▸ Dataset entries

▬▬▬

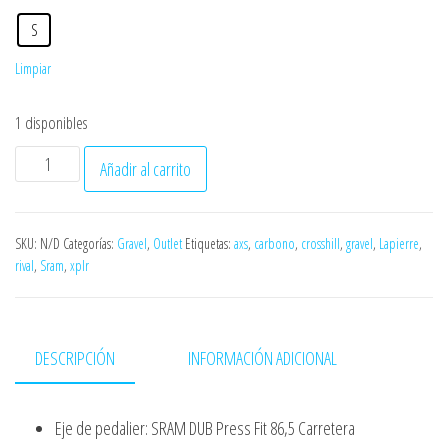
S
Limpiar
1 disponibles
Lapierre
Añadir al carrito
Crosshill
CF
6.0
SKU:
N/D
Categorías:
Gravel
,
Outlet
Etiquetas:
axs
,
carbono
,
crosshill
,
gravel
,
Lapierre
,
rival
,
Sram
,
xplr
AXS
cantidad
DESCRIPCIÓN
INFORMACIÓN ADICIONAL
Eje de pedalier: SRAM DUB Press Fit 86,5 Carretera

▬▬▬

▸ WHAT IS EXPECTED
When you reach a picture in the records above, pass over it and transcribe the rest exactly.

▸ EXERCISE RESPONSE
S
Limpiar
1 disponibles
Lapierre
Añadir al carrito
Crosshill
CF
6.0
SKU:
N/D
Categorías:
Gravel
,
Outlet
Etiquetas:
axs
,
carbono
,
crosshill
,
gravel
,
Lapierre
,
rival
,
Sram
,
xplr
AXS
cantidad
DESCRIPCIÓN
INFORMACIÓN ADICIONAL
Eje de pedalier: SRAM DUB Press Fit 86,5 Carretera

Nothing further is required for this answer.